Patch-GAN Transfer Learning with Reconstructive Models for Cloud Removal
Wanli Ma, Oktay Karakus, Paul L. Rosin
TL;DR
The paper tackles cloud removal in optical remote sensing by transferring knowledge from Masked Autoencoder (MAE) reconstruction to cloud-free image generation within a Patch-GAN framework. It uses a ViT-large encoder–decoder pre-trained with MAE on ImageNet as the generator and a patch-wise discriminator, with a combined $L_{MSE}$ and $L_{GAN}$ objective and layer-wise learning rate decay during fine-tuning. Empirical results on the RICE1/RICE2 datasets show substantial improvements over GAN-based baselines and competitive performance against state-of-the-art methods, quantified by higher $PSNR$ and $SSIM$ values, albeit with caveats due to undisclosed data splits for some baselines. The proposed approach demonstrates the value of reconstructive transfer learning for remote sensing cloud removal, offering more accurate, structurally faithful cloud-free reconstructions and paving the way for integrating larger vision-language models in future work.
Abstract
Cloud removal plays a crucial role in enhancing remote sensing image analysis, yet accurately reconstructing cloud-obscured regions remains a significant challenge. Recent advancements in generative models have made the generation of realistic images increasingly accessible, offering new opportunities for this task.
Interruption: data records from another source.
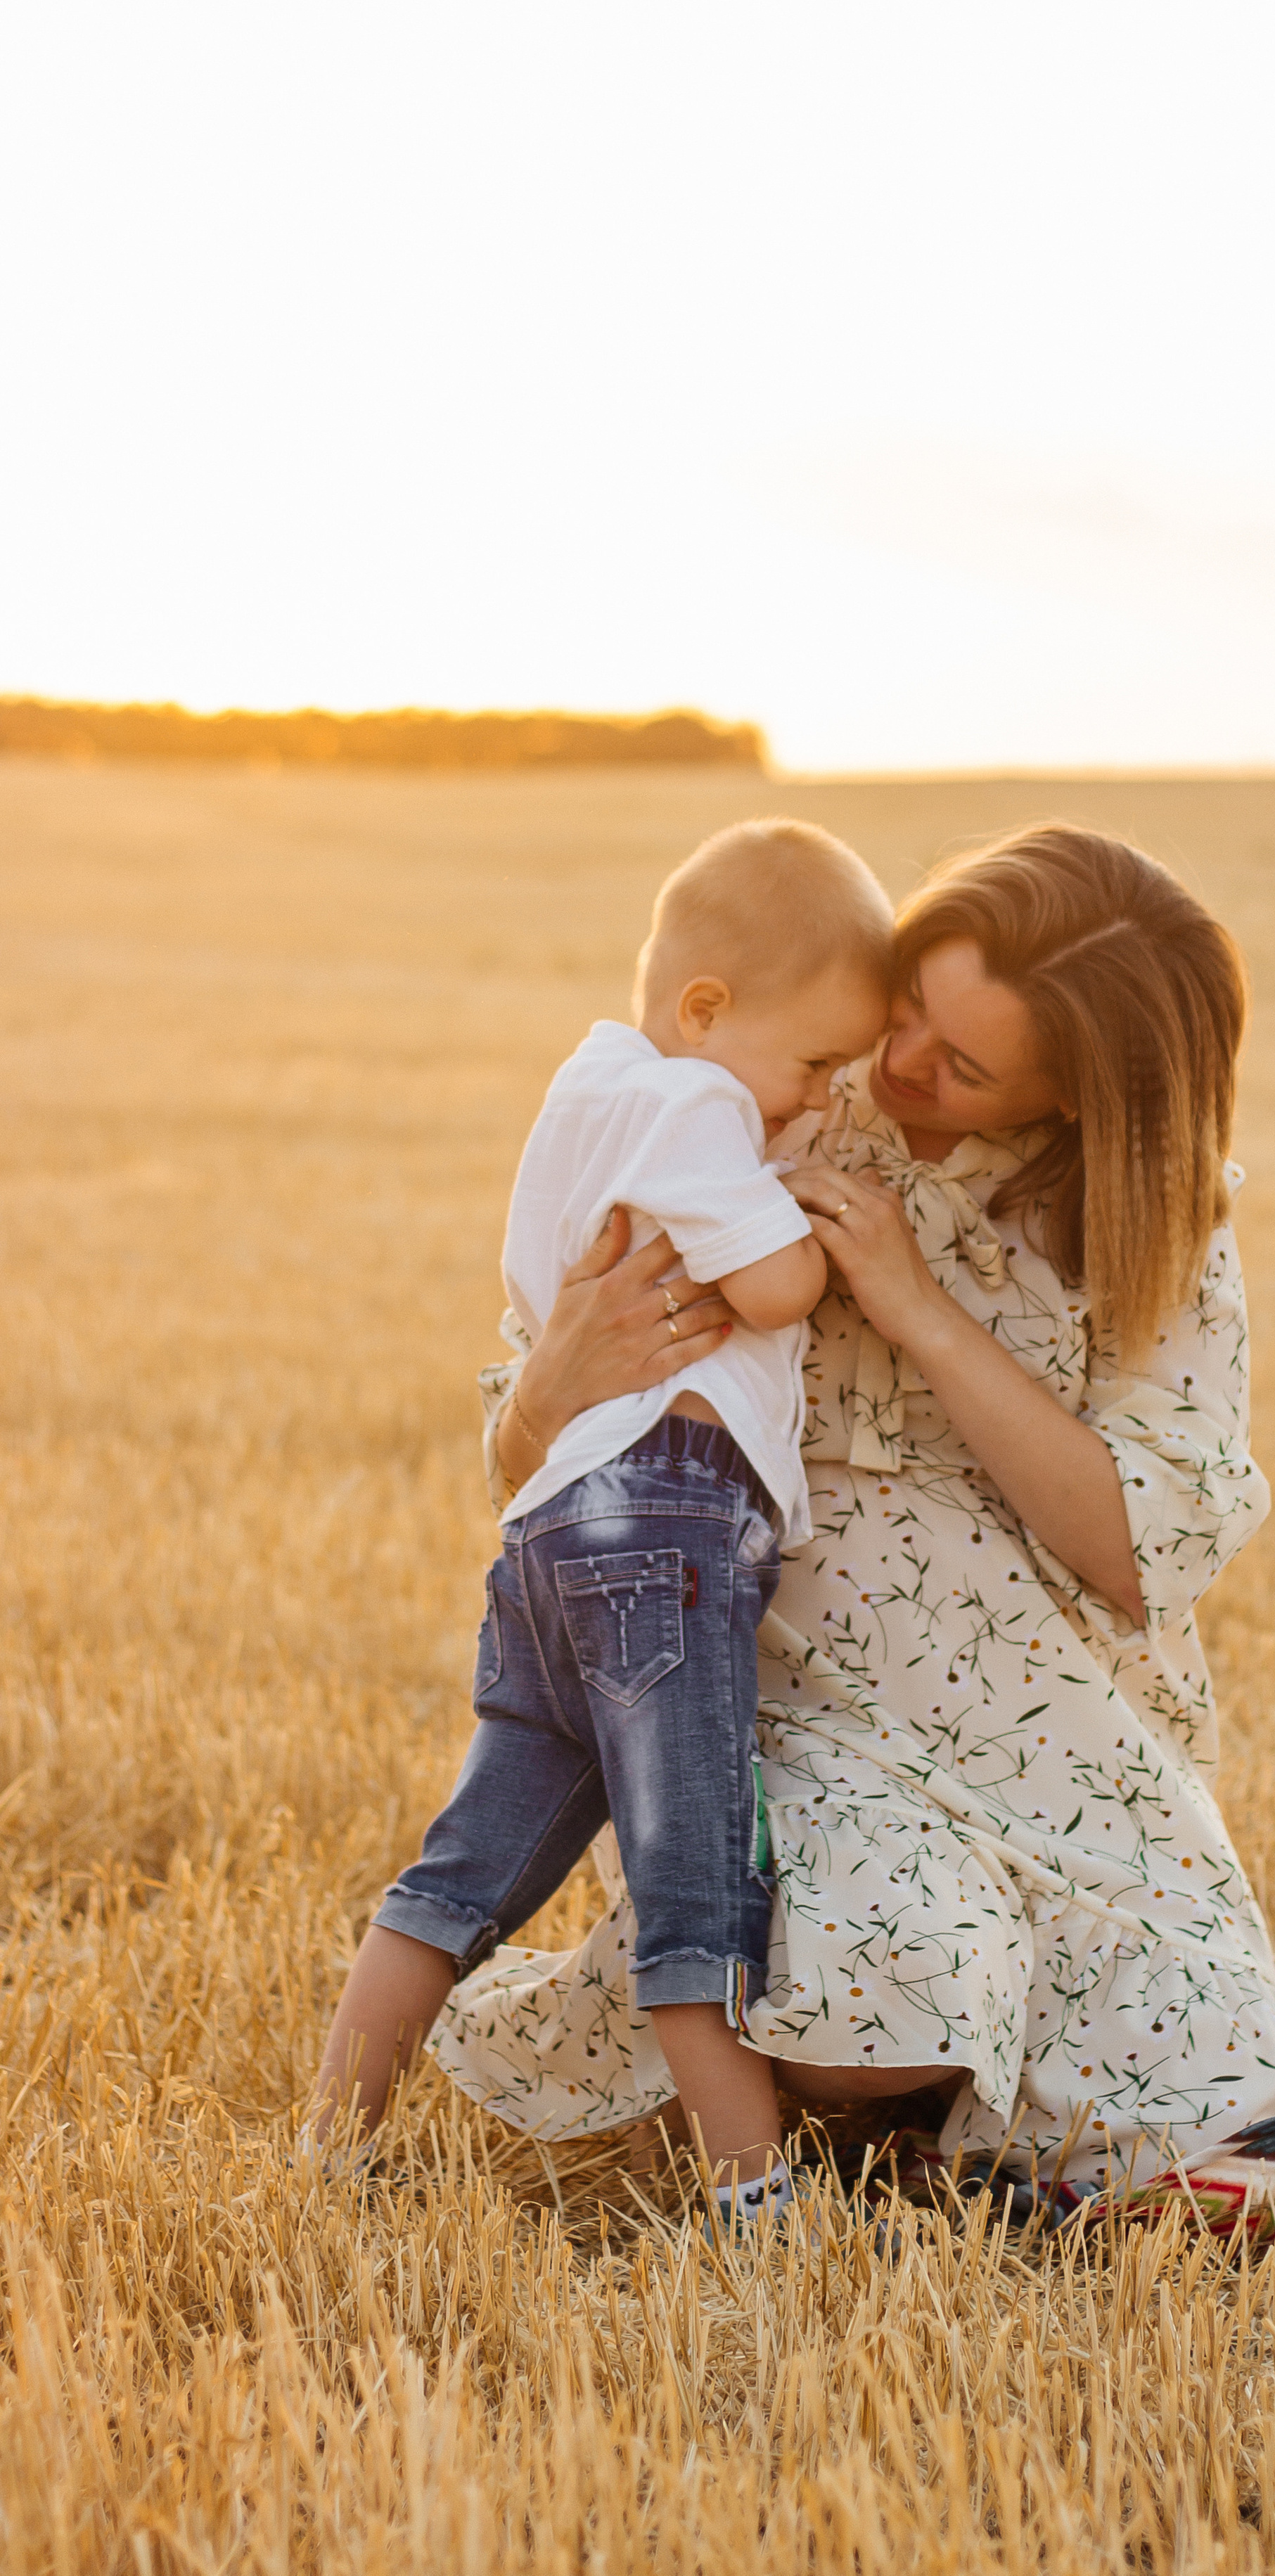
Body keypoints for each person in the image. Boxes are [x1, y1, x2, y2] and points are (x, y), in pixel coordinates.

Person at [425, 821, 1275, 2186]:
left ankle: (912, 2073)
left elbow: (1145, 1550)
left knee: (1204, 2101)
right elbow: (526, 1463)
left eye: (961, 1065)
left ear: (1073, 1098)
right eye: (907, 1015)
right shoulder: (770, 1090)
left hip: (1044, 1723)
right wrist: (548, 1385)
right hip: (783, 1686)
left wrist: (919, 1310)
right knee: (880, 2003)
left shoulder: (1153, 1220)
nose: (897, 1069)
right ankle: (824, 2074)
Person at [306, 819, 892, 2226]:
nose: (819, 1092)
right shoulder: (694, 1111)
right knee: (695, 1878)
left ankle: (330, 2146)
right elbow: (771, 1292)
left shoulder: (588, 1086)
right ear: (705, 1012)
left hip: (557, 1527)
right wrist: (807, 1192)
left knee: (462, 1871)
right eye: (812, 1061)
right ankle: (759, 2200)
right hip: (667, 1531)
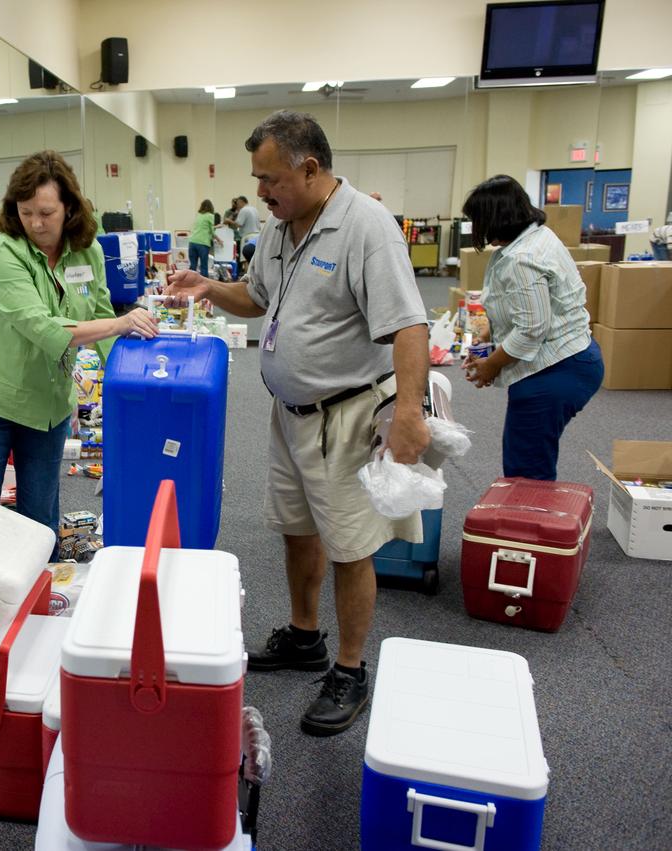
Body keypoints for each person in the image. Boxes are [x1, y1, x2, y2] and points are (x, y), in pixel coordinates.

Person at [165, 111, 430, 736]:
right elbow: (259, 299)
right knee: (298, 529)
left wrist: (410, 414)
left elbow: (410, 325)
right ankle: (306, 635)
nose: (259, 192)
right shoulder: (284, 228)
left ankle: (349, 667)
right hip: (289, 415)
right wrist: (207, 285)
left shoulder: (367, 228)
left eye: (269, 178)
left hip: (346, 415)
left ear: (310, 169)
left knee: (350, 546)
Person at [0, 151, 158, 532]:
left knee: (40, 523)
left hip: (47, 408)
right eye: (26, 211)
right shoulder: (5, 252)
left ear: (69, 209)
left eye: (46, 213)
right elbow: (44, 329)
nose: (35, 222)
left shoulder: (89, 252)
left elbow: (99, 312)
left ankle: (38, 593)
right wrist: (118, 324)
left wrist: (131, 387)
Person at [459, 175, 604, 480]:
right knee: (530, 453)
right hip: (572, 356)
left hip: (557, 368)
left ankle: (533, 522)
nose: (477, 230)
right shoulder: (535, 237)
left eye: (479, 221)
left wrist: (491, 366)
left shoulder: (522, 258)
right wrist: (487, 341)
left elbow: (531, 330)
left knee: (527, 466)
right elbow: (523, 312)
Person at [188, 199, 217, 276]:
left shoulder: (198, 215)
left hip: (192, 242)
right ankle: (204, 286)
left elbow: (202, 227)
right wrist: (219, 240)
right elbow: (212, 231)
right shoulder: (210, 216)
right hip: (203, 244)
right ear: (211, 207)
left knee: (192, 266)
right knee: (203, 266)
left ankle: (190, 285)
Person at [233, 195, 261, 264]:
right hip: (257, 237)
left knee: (245, 260)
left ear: (242, 202)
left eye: (238, 203)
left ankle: (248, 274)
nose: (237, 206)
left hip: (248, 236)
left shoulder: (243, 210)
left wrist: (228, 221)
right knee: (255, 259)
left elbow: (239, 224)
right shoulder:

Given the conceptual alignment between image generation and cloud removal tasks, generative models present a promising approach for addressing cloud removal in remote sensing. In this work, we propose a deep transfer learning approach built on a generative adversarial network (GAN) framework to explore the potential of the novel masked autoencoder (MAE) image reconstruction model in cloud removal. Due to the complexity of remote sensing imagery, we further propose using a patch-wise discriminator to determine whether each patch of the image is real or not. The proposed reconstructive transfer learning approach demonstrates significant improvements in cloud removal performance compared to other GAN-based methods. Additionally, whilst direct comparisons with some of the state-of-the-art cloud removal techniques are limited due to unclear details regarding their train/test data splits, the proposed model achieves competitive results based on available benchmarks.